Der ITF-Bericht beleuchtet aber auch die Herausforderungen und Chancen, die sich insbesondere für die Luftfracht ergeben. Die die wesentlichen Erkenntnisse und mögliche Implikationen für den Luftfrachtbereich lassen sich wie folgt zusammenfassen:
1.) Erhöhung der Transportkosten
Die Einführung nachhaltiger Flugkraftstoffe (Sustainable Aviation Fuels, SAF) sowie die Entwicklung emissionsärmerer Technologien werden die Betriebskosten in der Luftfracht erheblich steigern. Dies könnte die Wettbewerbsfähigkeit im Vergleich zu anderen Verkehrsträgern beeinträchtigen.
2.) Begrenzte Verfügbarkeit von SAF
Die derzeit auf dem globalen Markt verfügbaren Mengen an SAF reichen nicht aus, um die Anforderungen des Luftverkehrs zu erfüllen. Nach Angaben des Weltluftfahrtverbandes IATA wird bis 2050 eine jährliche Produktionskapazität von 449 Milliarden Litern SAF benötigt. Im Vergleich dazu standen 2021 lediglich 125 Millionen Liter zur Verfügung.
3.) Internationale Koordination erforderlich
Nationale Alleingänge bei der Regulierung, wie etwa verbindliche Beimischquoten, könnten zu Wettbewerbsverzerrungen führen. Stattdessen sind international abgestimmte Maßnahmen notwendig, um den Hochlauf von SAF effektiv und fair zu gestalten.
Diese Erkenntnisse des ITF-Berichts decken sich mit den Forderungen des DSLV (Bundesverband Spedition und Logistik), die Wettbewerbsfähigkeit der Luftfrachtbranche zu sichern und gleichzeitig einen Beitrag zum Klimaschutz zu leisten:
1.) Internationale SAF-Beimischquoten
Nationale Beimischquoten für SAF würden zu Wettbewerbsverzerrungen führen. Verbindliche Beimischquoten sollten stattdessen auf internationaler Ebene vereinbart werden.

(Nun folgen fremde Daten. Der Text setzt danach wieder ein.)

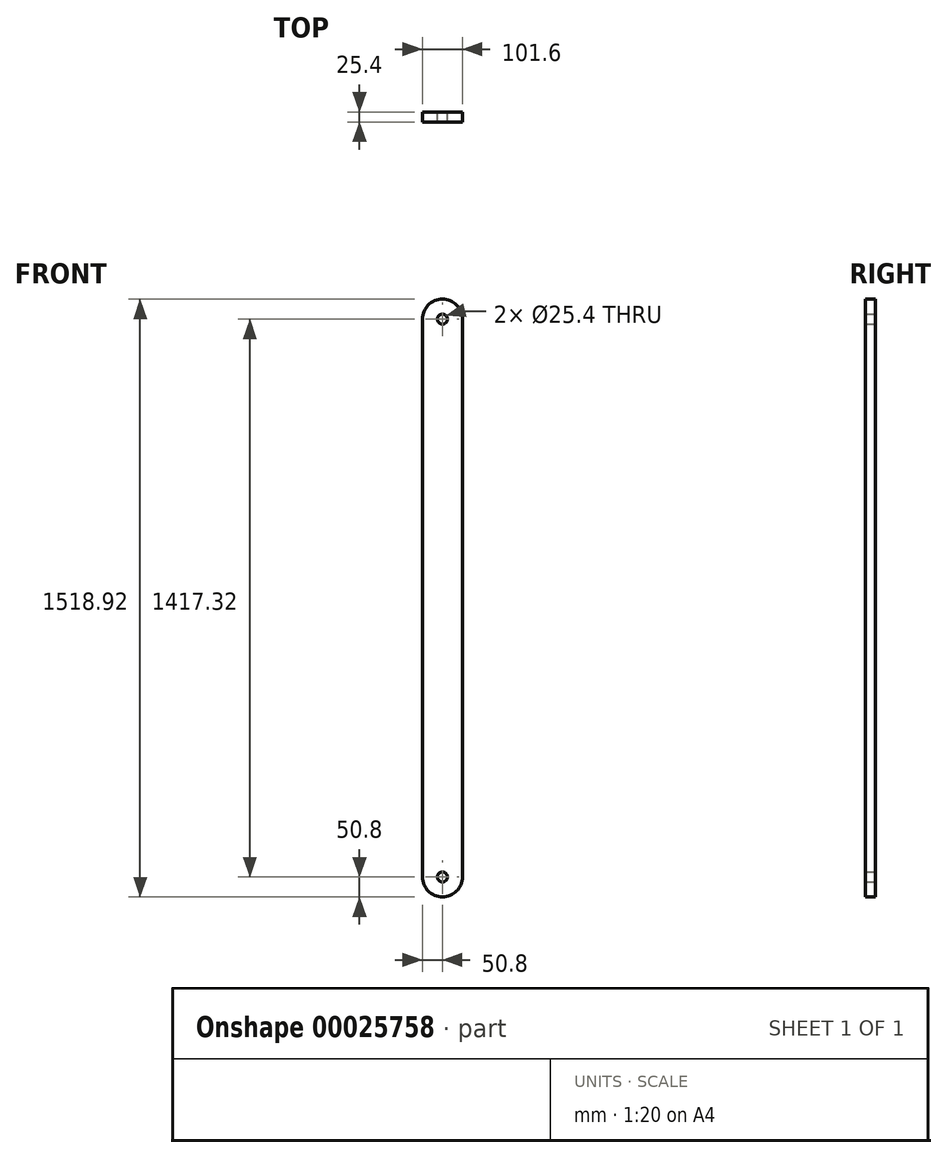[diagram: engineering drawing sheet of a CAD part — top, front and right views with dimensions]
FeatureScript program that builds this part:
annotation { "Feature Type Name" : "Feature", "Feature Type Description" : "" }
export const myFeature = defineFeature(function(context is Context, id is Id, definition is map)
    precondition{}
    {
        {
            var Q0;
            Q0=qCreatedBy(makeId("Front.planeOp"),FACE);
            var sketch = newSketch(context, id + "F0", { "sketchPlane" : qUnion([Q0])});
            skCircle(sketch, "E0", {"center": v(0, 0) * mm, "radius": 12.7 * mm});
            skLineSegment(sketch, "E1", {"start": v(-50.8, 0) * mm, "end": v(-50.8, 1417.32) * mm});
            skLineSegment(sketch, "E2", {"start": v(50.8, 0) * mm, "end": v(50.8, 1417.32) * mm});
            skArc(sketch, "E3", {"start": v(-50.8, 0) * mm, "mid": v(0, -50.8) * mm, "end": v(50.8, 0) * mm});
            skArc(sketch, "E4", {"start": v(50.8, 1417.32) * mm, "mid": v(0, 1468.12) * mm, "end": v(-50.8, 1417.32) * mm});
            skCircle(sketch, "E5", {"center": v(0, 1417.32) * mm, "radius": 12.7 * mm});
            skSolve(sketch);
        }
        {
            var Q0;
            Q0 = qSketchRegion(id + "F0", true);
            extrude(context, id + "F1", {"entities" : qUnion([Q0]), "depth" : 25.4 * mm});
        }
    });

2.) Staatliche Förderung von SAF
Der Hochlauf von SAF muss durch staatliche Anreize vorangetrieben werden. Einnahmen aus dem EU-Emissionshandelssystem (ETS) könnten hierfür verwendet werden. Zudem sollte das ETS die Möglichkeit bieten, durch Beimischung von SAF erreichte Emissionsreduktionen gegen-zurechnen.
3.) Kostenverteilung und Anreizprogramme
Die erheblichen Mehrkosten für die Beimischung von SAF sollten gleich-mäßig auf die europäische Luftfrachtbranche verteilt werden. Instrumentarien wie die Überarbeitung der Energiesteuerrichtlinie der EU, die ReFuelEU Aviation Initiative sowie die Revision der Erneuerbaren-Energie-Richtlinie (RED II) können hierbei unterstützend wirken.
4.) Steigerung der Produktionskapazitäten
Die Produktionskapazitäten für ökologisch nachhaltige Flugkraftstoffe müssen durch staatliche Anreize erheblich gesteigert werden. Ziel ist es, international konkurrenzfähige Preise und ausreichende Verfügbarkeit zu gewährleisten.
5.) Verknüpfung von Klimaschutz und Güternachfrage
Die Politik muss gemeinsam mit der Luftfrachtbranche ein Instrumentarium entwickeln, um die wachsende Güternachfrage mit höherer Klimaeffizienz in Einklang zu bringen.
Fazit:
Die Dekarbonisierung der Luftfahrt, insbesondere der Luftfracht, ist eine immense Herausforderung, bietet jedoch die Chance, nachhaltige und wettbewerbsfähige Lösungen zu entwickeln. Dies erfordert jedoch ein koordiniertes Vorgehen zwischen Politik und Wirtschaft. Die Umsetzung der Forderungen des DSLV kann einen wesentlichen Beitrag darstellen, um die Klimaziele zu erreichen, ohne die Branche zu schwächen.